With the weather turning cool again, I've been picking up my knitting needles again and decided to start off my 'knitting season' with trying mittens for the first time in my self-taught-and-often-wonky knitting career.
I'm working on minimizing some of my small stash of yarn because it's probably nice to be frugal but mostly because most of it was purchased before I had a clear idea of what I like to knit. Now that I know, I'd like to use up my old stash so I can...ahem!....replace it with a newer, more useful stash. This yarn is Crystal Palace's mini mochi rainbow yarn. It was the soft rainbow colors that tempted me to pick up two balls of it at one of my local yarn shops on a whim. The yarn is one ply and extremely splitty and I've not had success knitting it into anything until I finally decided to look at their website and see what they suggested to do with it.
Mittens seemed like a good idea for displaying the colors, using up the maximum amount of yarn and also the challenge of trying a new type of project. I've been wanting to try mittens for a long while now but frankly the thumb always frightened me.
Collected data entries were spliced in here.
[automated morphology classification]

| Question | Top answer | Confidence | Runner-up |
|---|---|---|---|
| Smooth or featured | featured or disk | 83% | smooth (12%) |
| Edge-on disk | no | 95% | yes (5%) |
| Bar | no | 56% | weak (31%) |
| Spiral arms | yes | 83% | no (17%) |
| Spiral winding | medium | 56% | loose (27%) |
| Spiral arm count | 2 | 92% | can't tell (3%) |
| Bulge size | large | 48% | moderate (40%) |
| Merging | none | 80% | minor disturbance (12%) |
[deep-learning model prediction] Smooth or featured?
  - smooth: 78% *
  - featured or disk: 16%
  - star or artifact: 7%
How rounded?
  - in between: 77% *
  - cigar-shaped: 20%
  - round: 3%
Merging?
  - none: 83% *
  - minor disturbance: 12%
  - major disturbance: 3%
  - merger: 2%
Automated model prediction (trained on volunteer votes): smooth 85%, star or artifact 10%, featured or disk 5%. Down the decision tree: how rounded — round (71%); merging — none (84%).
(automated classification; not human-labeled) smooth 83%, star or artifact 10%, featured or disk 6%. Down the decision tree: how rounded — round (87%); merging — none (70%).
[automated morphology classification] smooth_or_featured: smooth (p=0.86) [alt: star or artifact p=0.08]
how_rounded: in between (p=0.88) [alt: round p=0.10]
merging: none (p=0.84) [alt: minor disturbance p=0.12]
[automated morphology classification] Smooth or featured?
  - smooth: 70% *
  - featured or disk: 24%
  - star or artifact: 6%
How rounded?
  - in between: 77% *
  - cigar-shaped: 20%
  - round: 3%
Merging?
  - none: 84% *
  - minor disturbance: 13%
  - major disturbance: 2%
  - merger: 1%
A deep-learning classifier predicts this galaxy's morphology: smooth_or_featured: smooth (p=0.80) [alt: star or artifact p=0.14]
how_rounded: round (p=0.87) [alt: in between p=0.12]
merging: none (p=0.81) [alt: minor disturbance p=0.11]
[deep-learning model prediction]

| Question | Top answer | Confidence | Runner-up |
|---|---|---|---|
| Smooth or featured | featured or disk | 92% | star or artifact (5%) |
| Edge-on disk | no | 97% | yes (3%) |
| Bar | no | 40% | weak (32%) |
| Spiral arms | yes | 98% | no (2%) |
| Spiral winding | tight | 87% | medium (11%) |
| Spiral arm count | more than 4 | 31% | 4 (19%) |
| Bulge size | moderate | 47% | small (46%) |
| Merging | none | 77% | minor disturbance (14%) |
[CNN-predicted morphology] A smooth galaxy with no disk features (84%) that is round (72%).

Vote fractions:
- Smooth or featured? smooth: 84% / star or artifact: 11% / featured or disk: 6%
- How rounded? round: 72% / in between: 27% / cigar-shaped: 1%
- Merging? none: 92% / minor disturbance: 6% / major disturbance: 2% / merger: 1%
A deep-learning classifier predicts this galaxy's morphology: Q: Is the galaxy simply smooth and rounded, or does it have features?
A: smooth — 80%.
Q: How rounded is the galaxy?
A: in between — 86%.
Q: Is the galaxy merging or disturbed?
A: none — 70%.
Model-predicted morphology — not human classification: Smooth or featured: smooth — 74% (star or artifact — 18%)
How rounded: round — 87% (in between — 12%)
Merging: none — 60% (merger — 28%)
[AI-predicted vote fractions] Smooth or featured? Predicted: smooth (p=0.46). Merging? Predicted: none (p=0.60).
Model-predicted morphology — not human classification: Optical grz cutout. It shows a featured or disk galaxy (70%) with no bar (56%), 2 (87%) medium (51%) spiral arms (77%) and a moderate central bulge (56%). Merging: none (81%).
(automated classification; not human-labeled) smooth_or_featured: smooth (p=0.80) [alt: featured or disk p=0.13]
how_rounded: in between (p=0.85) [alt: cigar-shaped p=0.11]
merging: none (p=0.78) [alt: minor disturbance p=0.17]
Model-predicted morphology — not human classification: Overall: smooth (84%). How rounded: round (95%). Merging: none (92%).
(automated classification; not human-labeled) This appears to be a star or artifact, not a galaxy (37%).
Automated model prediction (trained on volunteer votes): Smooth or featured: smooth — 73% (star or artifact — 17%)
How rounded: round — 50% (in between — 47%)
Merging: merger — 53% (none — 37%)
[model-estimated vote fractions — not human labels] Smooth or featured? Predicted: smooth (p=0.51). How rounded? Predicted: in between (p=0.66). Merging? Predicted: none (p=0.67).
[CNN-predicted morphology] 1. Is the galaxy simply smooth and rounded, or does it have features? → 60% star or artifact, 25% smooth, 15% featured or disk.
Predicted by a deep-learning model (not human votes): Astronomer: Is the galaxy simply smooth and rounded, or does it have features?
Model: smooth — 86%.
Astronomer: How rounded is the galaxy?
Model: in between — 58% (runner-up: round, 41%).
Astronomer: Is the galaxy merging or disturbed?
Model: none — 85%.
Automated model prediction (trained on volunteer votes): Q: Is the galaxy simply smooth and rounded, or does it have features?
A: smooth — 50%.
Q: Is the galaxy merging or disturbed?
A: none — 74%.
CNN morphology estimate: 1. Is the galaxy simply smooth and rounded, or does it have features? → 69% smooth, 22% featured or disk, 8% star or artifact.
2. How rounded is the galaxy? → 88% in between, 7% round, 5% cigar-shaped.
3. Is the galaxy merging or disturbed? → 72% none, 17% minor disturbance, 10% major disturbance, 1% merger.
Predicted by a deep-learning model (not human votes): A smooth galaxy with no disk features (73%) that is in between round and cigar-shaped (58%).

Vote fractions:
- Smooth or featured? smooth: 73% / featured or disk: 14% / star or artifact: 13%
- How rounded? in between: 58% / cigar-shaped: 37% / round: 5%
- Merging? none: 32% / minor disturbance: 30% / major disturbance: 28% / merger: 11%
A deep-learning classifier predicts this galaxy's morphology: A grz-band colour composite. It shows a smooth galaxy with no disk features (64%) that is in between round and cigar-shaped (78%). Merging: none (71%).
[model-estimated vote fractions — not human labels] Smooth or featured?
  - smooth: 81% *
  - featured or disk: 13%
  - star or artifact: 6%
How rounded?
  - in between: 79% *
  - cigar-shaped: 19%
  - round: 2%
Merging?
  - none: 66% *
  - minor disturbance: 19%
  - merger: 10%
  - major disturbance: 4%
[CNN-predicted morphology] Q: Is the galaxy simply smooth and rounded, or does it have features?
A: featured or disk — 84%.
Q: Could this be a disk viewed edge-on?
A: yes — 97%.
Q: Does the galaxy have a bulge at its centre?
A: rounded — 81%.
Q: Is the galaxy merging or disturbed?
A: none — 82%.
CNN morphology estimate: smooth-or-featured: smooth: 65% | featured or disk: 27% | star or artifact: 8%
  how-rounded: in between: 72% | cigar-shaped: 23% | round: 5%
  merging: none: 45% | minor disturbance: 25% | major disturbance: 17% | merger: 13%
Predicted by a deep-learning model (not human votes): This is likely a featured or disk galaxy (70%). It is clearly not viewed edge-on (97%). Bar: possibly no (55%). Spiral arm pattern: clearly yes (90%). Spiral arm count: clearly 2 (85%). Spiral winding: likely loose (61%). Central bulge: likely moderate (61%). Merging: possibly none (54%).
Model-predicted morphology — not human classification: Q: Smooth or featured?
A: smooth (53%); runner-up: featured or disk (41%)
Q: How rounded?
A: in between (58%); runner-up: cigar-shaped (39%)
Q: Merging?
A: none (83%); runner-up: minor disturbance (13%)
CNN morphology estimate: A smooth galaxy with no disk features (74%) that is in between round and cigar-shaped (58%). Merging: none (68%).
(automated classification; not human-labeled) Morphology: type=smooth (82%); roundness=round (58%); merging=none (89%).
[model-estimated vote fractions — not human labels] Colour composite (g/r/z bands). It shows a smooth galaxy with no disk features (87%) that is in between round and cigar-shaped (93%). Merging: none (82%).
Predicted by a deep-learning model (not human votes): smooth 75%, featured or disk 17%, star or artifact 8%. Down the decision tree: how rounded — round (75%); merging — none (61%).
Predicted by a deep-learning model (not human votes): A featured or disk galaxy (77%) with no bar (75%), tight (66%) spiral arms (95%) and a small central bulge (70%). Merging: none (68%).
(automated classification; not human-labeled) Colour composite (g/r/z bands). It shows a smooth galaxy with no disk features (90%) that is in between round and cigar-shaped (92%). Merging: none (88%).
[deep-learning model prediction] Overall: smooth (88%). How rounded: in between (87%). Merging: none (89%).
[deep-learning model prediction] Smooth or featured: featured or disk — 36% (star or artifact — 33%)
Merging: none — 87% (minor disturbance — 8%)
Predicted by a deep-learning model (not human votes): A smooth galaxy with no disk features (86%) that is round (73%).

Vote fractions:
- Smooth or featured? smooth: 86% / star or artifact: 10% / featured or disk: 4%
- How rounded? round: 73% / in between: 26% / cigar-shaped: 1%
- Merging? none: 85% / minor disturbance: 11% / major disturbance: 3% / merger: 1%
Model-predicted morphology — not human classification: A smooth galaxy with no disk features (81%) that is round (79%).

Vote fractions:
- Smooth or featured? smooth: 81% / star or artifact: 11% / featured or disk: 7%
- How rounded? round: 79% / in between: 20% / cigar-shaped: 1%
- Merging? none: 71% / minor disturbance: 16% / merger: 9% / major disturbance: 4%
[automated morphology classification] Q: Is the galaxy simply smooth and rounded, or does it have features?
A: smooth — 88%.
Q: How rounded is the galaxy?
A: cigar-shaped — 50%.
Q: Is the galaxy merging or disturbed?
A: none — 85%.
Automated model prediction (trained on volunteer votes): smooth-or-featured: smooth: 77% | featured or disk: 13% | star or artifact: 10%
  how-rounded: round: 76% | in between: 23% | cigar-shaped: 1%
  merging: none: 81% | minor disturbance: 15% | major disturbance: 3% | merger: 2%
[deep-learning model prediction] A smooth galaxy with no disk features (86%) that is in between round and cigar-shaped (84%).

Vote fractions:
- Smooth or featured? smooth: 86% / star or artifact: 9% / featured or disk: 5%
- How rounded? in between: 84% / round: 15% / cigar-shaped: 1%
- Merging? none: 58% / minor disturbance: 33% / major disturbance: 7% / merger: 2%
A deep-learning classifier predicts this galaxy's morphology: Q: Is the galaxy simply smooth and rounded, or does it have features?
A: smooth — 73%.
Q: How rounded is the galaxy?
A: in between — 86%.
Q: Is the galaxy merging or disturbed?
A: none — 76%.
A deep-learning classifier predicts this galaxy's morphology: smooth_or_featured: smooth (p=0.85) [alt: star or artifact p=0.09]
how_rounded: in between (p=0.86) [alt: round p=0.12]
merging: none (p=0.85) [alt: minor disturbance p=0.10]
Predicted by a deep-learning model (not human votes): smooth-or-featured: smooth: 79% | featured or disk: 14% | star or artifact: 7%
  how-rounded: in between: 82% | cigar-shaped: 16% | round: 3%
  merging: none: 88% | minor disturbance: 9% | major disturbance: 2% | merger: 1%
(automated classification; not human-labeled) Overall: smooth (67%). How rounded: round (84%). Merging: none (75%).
As it turns out, this 'thumb business' as I've so often referred to it in my head was a lot easier than I thought it would be and once I slid the stitches from the holding yarn and back to my needles it knitted up in a snap. I'm a litle disappointed that that the first ball of yarn had such a large yellow and orange swath in the middle of it because nearly four of the rings on the first mitten are all very similar colors. The yarn on the wrist of the second mitten is behaving in a much more satisfying way.
Diana Gabaldon's Outlander series has been around for quite some time and I've read most of them a few times but I've always borrowed someone else's copy. When I saw the first one on clearance the other day I just knew I had to pick it up because I enjoy this series a great deal. I began to reread it the other day and again I am struck by how much I enjoy the strength of the main female character. The author writes her well, tempering her strengths with weaknesses just like any real person and never portrays her obnoxiously or thoughtlessly headstrong for no reason other than writing a 'strong female' like so many other books and movies often do.
I recently recommended it to a friend and she borrowed a copy from the library and it came with a CD of songs from the musical. A musical! I'm not so sure how I feel about the idea of Outlander being a musical. I love the old Rodgers & Hammerstein musicals but I'm don't think I'm ready to see someone else's interpretation of Jamie & Claire's story. Plus...historical fiction? romance? time travel? That's an awful lot to pack into a musical!
I've joined with Ginny for her Yarn Along and am looking forward to seeing what everyone else is knitting and reading!